(Travail à faire) Extrayez du matériau ci-dessous chaque ligne où figure la chaîne « against », puis recopiez ces lignes en entier.

(Matériau fourni)
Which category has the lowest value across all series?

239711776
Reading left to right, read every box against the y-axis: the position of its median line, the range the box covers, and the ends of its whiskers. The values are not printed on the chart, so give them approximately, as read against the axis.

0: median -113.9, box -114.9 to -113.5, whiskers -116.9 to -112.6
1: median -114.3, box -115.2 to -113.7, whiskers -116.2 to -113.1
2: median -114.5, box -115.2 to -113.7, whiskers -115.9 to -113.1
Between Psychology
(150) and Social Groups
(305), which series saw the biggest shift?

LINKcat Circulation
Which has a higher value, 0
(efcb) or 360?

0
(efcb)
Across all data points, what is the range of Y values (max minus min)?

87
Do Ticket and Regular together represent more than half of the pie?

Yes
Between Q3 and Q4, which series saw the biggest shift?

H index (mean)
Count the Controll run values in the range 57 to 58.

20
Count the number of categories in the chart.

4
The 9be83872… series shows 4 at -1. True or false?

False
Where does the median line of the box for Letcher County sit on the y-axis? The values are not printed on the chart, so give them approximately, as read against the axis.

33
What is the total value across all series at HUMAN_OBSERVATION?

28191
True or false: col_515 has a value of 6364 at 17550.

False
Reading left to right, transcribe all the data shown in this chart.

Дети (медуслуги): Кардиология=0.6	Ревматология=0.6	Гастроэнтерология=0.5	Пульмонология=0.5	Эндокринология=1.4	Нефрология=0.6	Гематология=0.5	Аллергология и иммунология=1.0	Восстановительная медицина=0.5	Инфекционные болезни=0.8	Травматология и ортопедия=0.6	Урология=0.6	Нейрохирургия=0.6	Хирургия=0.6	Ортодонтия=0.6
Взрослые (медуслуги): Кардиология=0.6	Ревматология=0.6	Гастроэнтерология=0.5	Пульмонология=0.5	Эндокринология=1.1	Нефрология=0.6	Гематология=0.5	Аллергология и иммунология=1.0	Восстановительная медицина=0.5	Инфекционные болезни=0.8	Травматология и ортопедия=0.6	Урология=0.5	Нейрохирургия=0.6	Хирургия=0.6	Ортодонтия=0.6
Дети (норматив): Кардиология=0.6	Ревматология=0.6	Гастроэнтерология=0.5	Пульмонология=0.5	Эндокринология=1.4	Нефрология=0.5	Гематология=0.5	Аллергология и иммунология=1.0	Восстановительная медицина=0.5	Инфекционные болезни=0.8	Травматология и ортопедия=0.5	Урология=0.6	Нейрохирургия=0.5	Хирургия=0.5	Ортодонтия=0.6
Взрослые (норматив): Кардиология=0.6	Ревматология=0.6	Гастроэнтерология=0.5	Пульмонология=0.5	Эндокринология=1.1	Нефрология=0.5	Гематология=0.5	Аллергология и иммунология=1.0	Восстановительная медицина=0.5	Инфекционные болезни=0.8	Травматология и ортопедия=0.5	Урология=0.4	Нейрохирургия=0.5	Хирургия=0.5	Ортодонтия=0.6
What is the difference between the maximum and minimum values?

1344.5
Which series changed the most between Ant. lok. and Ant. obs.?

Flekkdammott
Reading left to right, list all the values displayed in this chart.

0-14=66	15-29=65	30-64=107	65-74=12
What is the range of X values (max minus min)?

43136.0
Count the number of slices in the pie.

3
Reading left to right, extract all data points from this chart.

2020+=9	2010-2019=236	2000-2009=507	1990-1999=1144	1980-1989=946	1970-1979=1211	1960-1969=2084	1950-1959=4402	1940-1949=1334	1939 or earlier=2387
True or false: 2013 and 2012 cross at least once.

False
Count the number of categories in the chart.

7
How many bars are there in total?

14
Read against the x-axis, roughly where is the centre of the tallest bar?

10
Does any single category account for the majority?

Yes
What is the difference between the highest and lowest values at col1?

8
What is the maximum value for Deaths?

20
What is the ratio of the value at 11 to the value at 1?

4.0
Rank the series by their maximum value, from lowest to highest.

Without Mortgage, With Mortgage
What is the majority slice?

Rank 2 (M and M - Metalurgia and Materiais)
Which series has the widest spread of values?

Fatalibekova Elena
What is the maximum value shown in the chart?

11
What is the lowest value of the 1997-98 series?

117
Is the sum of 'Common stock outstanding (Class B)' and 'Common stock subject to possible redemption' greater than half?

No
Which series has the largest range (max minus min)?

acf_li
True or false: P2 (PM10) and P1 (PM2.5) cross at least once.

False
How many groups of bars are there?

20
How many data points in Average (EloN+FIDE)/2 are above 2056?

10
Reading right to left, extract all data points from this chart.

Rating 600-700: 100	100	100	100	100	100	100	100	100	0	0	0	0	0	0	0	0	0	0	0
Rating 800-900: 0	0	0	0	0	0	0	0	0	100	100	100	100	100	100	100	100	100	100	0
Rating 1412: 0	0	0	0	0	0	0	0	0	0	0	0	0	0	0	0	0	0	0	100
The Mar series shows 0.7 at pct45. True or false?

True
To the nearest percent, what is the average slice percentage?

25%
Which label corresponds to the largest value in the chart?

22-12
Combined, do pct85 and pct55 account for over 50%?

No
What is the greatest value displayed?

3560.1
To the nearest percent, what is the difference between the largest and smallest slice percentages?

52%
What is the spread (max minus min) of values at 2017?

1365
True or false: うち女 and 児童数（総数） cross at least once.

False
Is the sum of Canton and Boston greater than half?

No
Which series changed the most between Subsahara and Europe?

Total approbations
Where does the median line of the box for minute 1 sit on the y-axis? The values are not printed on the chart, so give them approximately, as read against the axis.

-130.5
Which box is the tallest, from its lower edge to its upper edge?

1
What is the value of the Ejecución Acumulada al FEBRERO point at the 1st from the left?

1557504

(Tâche terminée)
Reading left to right, read every box against the y-axis: the position of its median line, the range the box covers, and the ends of its whiskers. The values are not printed on the chart, so give them approximately, as read against the axis.
Where does the median line of the box for Letcher County sit on the y-axis? The values are not printed on the chart, so give them approximately, as read against the axis.
Read against the x-axis, roughly where is the centre of the tallest bar?
Where does the median line of the box for minute 1 sit on the y-axis? The values are not printed on the chart, so give them approximately, as read against the axis.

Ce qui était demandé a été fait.